> _What the exercise asks_
All records are to be printed exactly as they appear.

[Data extracts — start]

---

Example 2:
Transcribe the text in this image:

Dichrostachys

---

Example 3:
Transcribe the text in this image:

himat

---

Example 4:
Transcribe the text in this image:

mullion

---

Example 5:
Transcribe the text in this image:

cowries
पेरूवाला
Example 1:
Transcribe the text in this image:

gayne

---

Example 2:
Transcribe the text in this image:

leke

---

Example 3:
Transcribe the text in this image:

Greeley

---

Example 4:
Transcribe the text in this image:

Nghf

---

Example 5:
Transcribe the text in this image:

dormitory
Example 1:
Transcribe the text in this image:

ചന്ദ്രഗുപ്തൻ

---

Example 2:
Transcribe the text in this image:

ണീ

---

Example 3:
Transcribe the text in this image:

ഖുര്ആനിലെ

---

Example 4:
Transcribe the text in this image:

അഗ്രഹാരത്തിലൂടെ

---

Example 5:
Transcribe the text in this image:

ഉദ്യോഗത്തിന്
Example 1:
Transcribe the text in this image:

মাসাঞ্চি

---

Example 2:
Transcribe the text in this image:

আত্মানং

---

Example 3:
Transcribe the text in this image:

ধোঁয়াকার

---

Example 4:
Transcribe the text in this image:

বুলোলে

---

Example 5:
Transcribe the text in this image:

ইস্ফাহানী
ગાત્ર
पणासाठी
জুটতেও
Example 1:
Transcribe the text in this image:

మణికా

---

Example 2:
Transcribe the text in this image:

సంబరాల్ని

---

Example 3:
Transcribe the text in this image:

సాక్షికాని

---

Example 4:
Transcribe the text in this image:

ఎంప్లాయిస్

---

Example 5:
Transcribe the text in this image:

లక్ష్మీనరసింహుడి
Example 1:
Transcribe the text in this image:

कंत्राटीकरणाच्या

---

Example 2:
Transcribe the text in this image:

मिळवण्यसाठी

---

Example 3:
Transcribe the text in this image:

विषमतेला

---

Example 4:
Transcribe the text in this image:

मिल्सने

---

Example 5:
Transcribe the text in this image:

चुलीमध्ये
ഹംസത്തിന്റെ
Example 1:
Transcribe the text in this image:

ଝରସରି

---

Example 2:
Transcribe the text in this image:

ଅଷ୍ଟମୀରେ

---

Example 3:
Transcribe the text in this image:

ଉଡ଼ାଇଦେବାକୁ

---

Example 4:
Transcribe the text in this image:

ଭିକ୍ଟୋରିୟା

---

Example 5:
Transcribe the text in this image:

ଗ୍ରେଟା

[Data extracts — finish]

> _Written reply_
---

Example 2:
Transcribe the text in this image:

Dichrostachys

---

Example 3:
Transcribe the text in this image:

himat

---

Example 4:
Transcribe the text in this image:

mullion

---

Example 5:
Transcribe the text in this image:

cowries
पेरूवाला
Example 1:
Transcribe the text in this image:

gayne

---

Example 2:
Transcribe the text in this image:

leke

---

Example 3:
Transcribe the text in this image:

Greeley

---

Example 4:
Transcribe the text in this image:

Nghf

---

Example 5:
Transcribe the text in this image:

dormitory
Example 1:
Transcribe the text in this image:

ചന്ദ്രഗുപ്തൻ

---

Example 2:
Transcribe the text in this image:

ണീ

---

Example 3:
Transcribe the text in this image:

ഖുര്ആനിലെ

---

Example 4:
Transcribe the text in this image:

അഗ്രഹാരത്തിലൂടെ

---

Example 5:
Transcribe the text in this image:

ഉദ്യോഗത്തിന്
Example 1:
Transcribe the text in this image:

মাসাঞ্চি

---

Example 2:
Transcribe the text in this image:

আত্মানং

---

Example 3:
Transcribe the text in this image:

ধোঁয়াকার

---

Example 4:
Transcribe the text in this image:

বুলোলে

---

Example 5:
Transcribe the text in this image:

ইস্ফাহানী
ગાત્ર
पणासाठी
জুটতেও
Example 1:
Transcribe the text in this image:

మణికా

---

Example 2:
Transcribe the text in this image:

సంబరాల్ని

---

Example 3:
Transcribe the text in this image:

సాక్షికాని

---

Example 4:
Transcribe the text in this image:

ఎంప్లాయిస్

---

Example 5:
Transcribe the text in this image:

లక్ష్మీనరసింహుడి
Example 1:
Transcribe the text in this image:

कंत्राटीकरणाच्या

---

Example 2:
Transcribe the text in this image:

मिळवण्यसाठी

---

Example 3:
Transcribe the text in this image:

विषमतेला

---

Example 4:
Transcribe the text in this image:

मिल्सने

---

Example 5:
Transcribe the text in this image:

चुलीमध्ये
ഹംസത്തിന്റെ
Example 1:
Transcribe the text in this image:

ଝରସରି

---

Example 2:
Transcribe the text in this image:

ଅଷ୍ଟମୀରେ

---

Example 3:
Transcribe the text in this image:

ଉଡ଼ାଇଦେବାକୁ

---

Example 4:
Transcribe the text in this image:

ଭିକ୍ଟୋରିୟା

---

Example 5:
Transcribe the text in this image:

ଗ୍ରେଟା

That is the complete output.